Bilimin Sınırlarını Zorlayan Tuhaf Geometri

Sıvı ve katıların atomik etkileşimleri o kadar karmaşık bir yapıya sahip ki kimi malzemelerin özellikleri fizikçileri bile epeyce zorluyor. Hatta bazen matematiksel olarak sorunları çözmek, çağdaş bilgisayarların da yeteneklerinin ötesinde kalıyor. Bu yüzden Princeton Üniversitesi’ndeki bilim insanları, alışılmadık bir geometri branşına yüzlerini döndü.

Elektrik mühendisliği profesörü Andrew Houck önderliğindeki araştırmacılar, hiperbolik bir düzlemde parçacık etkileşimlerini simüle eden bir yonga üstünde elektronik bir dizi oluşturdular. Aslına bakılırsa hiperbolik bir düzlemi tasavvur etmek epeyce zor ancak parçacık etkileşimleri hakkındaki soruların ve öbür zorlayıcı matematiksel soruların yanıtları için eksiksiz bir yol.

Araştırma takımı, hiperbolik uzay fonksiyonu gören bir örgü yaratmak için muhteşem iletken devreler kullandılar. Araştırmacılar, örgünün içerisine fotonları soktuklarında cevaplanması sıkıntı soruları simüle edilmiş hiperbolik uzaydaki foton etkileşimlerini gözlemleyerek cevaplayabileceklerdi.

4 Temmuz’da Nature mecmuasında yayınlanan araştırmanın başyazarlarından Houck, “Parçacıkları birlikte atabilir, ortalarındaki denetimli ölçüdeki etkileşimi açabilir ve çıkan karmaşıklığı görebilirsiniz” ifadelerini kullandı. Araştırmanın başyazarlarından Alicia Kollar ise amacın araştırmacıların kuantum etkileşimleri konusundaki karmaşık soruların üstüne gidebilmesini sağlamak olduğunu söz etti.

Kollar, “Sorun, hayli karmaşık bir kuantum mekaniği gereci üzerinde çalışmak istiyorsanız bilgisayar modellerinin epey güç olması. Donanım düzeyinde bir model uygulamaya çalışıyoruz. Böylelikle tabiat, hesaplamaların güç kısmını sizin için halledecek” dedi.

Santimetre mertebesinde bir büyüklüğe sahip olan yonga, muhteşem iletken rezonatör devresiyle dağlanmış. Böylelikle mikrodalga fotonlarının hareket etmesi ve etkileşime geçmesi sağlanıyor.

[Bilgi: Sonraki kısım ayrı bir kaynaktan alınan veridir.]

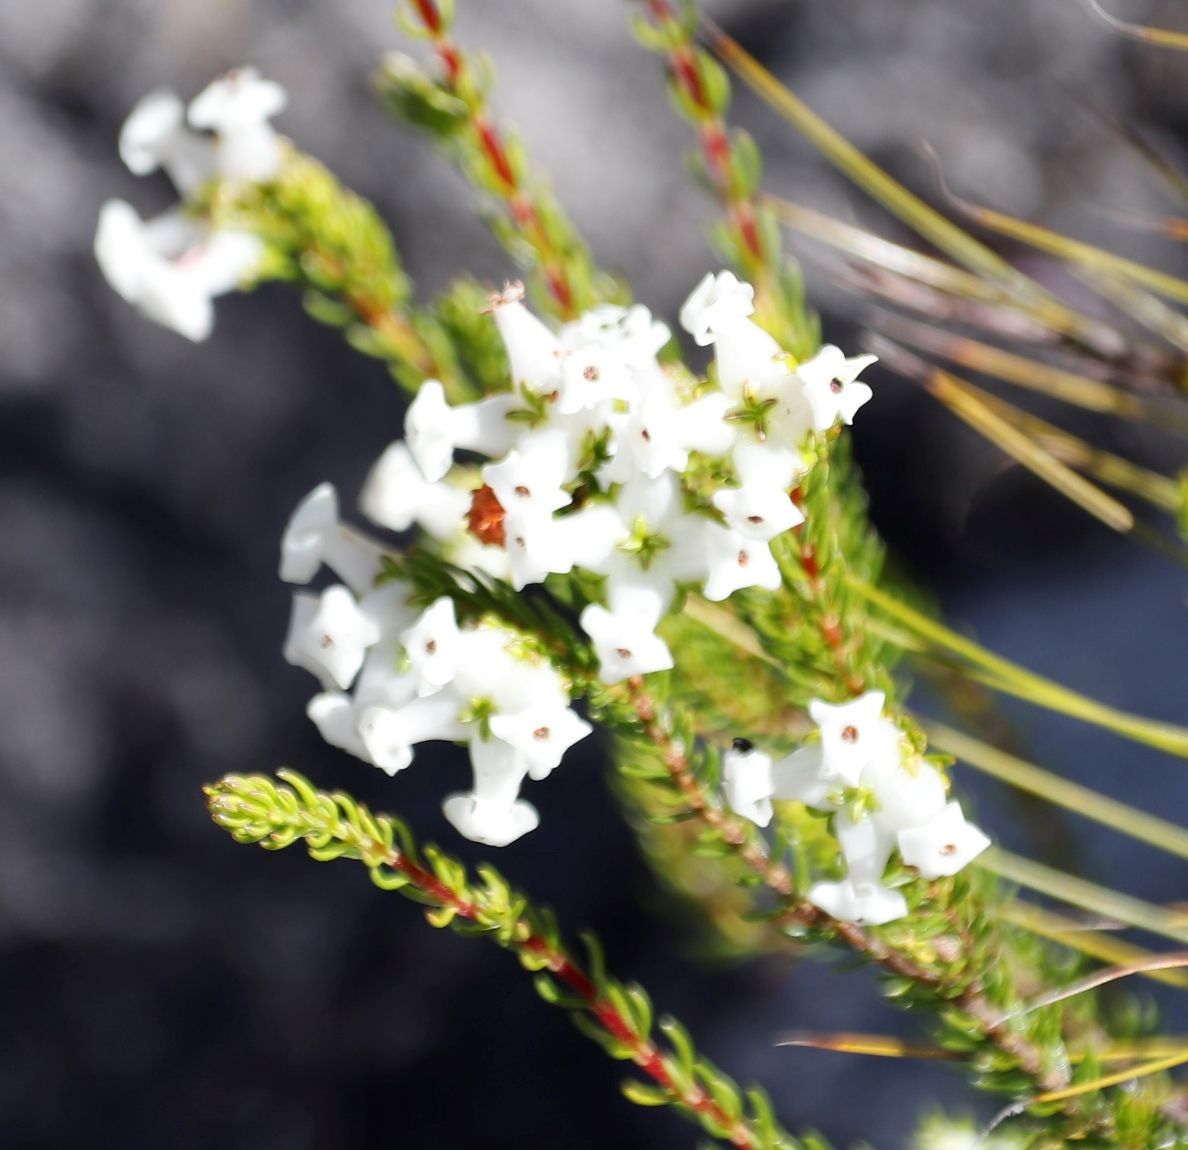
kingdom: Plantae
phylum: Tracheophyta
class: Magnoliopsida
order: Ericales
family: Ericaceae
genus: Erica
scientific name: Erica denticulata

Çipin üstündeki rezonatörler, yedigen örgü deseni içinde ayarlanmış. Böylelikle hiperbolik düzlemdeki alışılmadık geometri simüle edilebiliyor.

Houck, “Normal bir 3B uzayda, bir hiperbolik yüzey var olamaz. Bu malzeme, laboratuvar ortamında kıvrımlı uzay ve kuantum mekanikleri karşımı hakkında düşünmeye başlamamıza müsaade veriyor” diyor.

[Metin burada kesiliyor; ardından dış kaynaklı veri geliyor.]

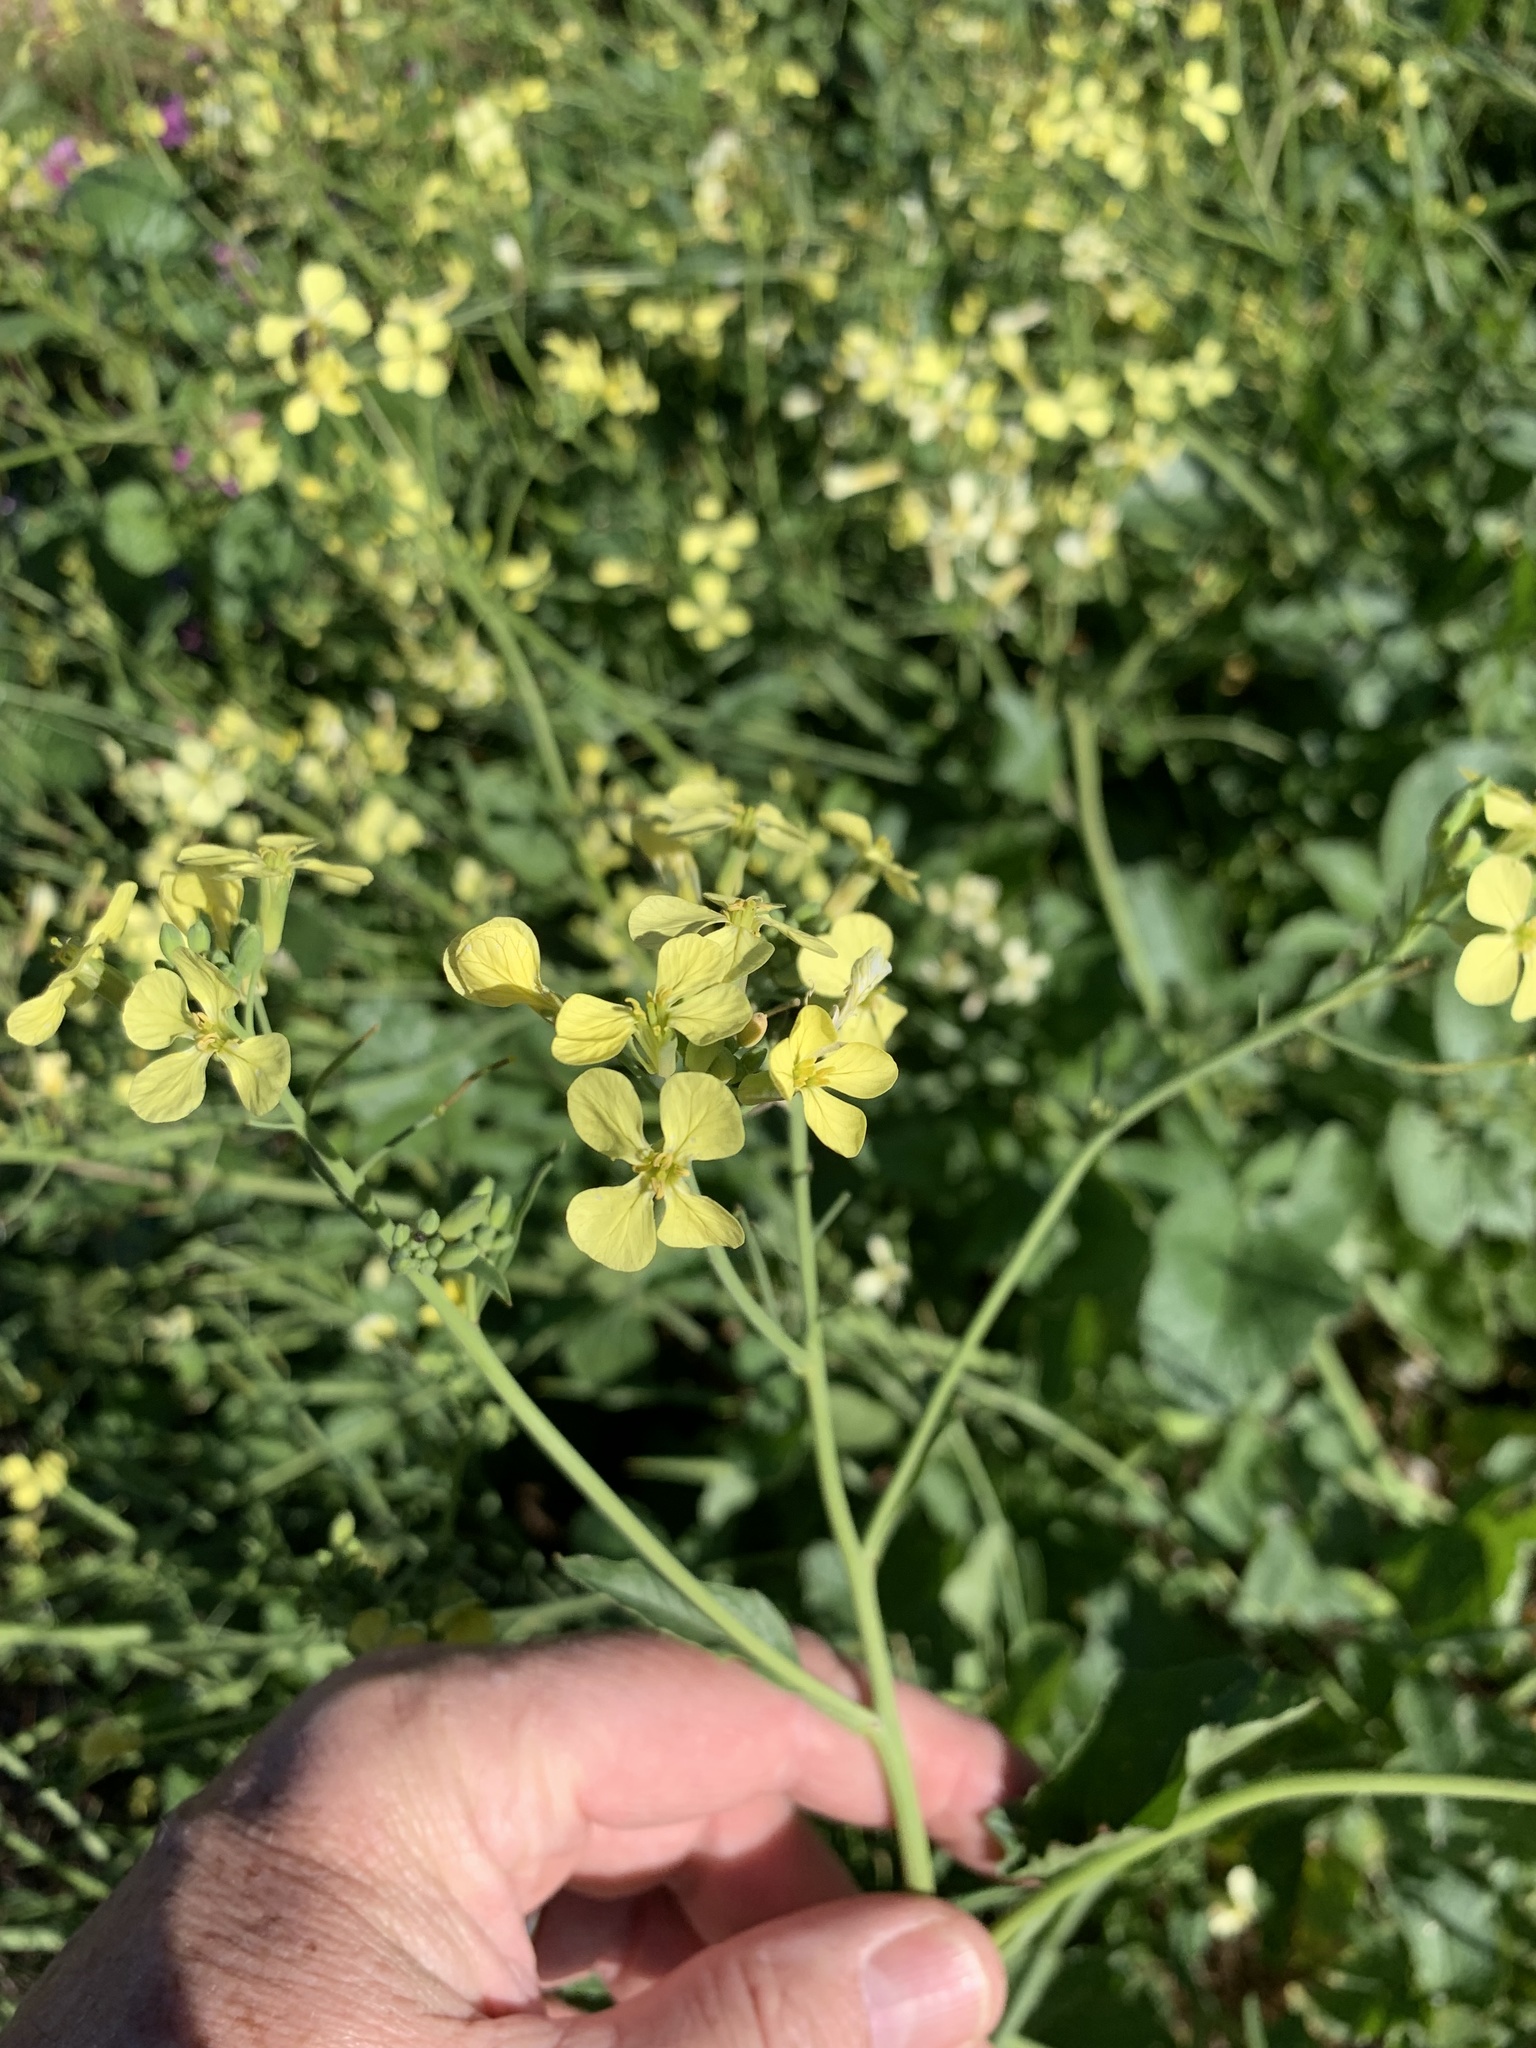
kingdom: Plantae
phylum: Tracheophyta
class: Magnoliopsida
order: Brassicales
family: Brassicaceae
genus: Raphanus
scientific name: Raphanus raphanistrum
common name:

Düz bir yüzeyin üstüne hiperbolik uzayı sıkıştırmanın tesirlerini simüle etmek isteyen araştırmacılar, eş düzlemli frekans yönlendiricisi rezonatörü ismi verilen özel bir cins rezonatör kullandılar. Mikrodalga fotonları bu rezonatörün içinden geçtiğinde, yörüngeleri düz ya da dolambaçlı olsun birebir davranışı gösterdiler.

Yonganın merkezindeki yedigene bakmak, balıkgözü kameraya bakmakla benzeri sonuçlar veriyor. Alanın sonundaki nesneler, merkezdekinden daha küçük gözüküyor yani yedigenler de merkezden uzaklaştıkça ufak görünmeye başlıyor.

Yonganın kıvrımlı uzayı simüle edebilme yeteneği, kara deliklerin etrafındaki bükülmüş uzay ve vakitteki güç ve unsurların özellikleri de dâhil olmak üzere kuantum mekaniğinde yeni araştırmaların yapılabilmesini sağlıyor. Malzeme, ayrıyeten irtibat ağları ve matematiksel çizgi kuramındaki karmaşık ağların bağlantısını anlamada da kullanılabilir. Lakin tüm bunların başarılması ve daha da ileri taşınması için Kollar ve çalışma arkadaşlarının, fotonik gereci geliştirmesi gerekiyor.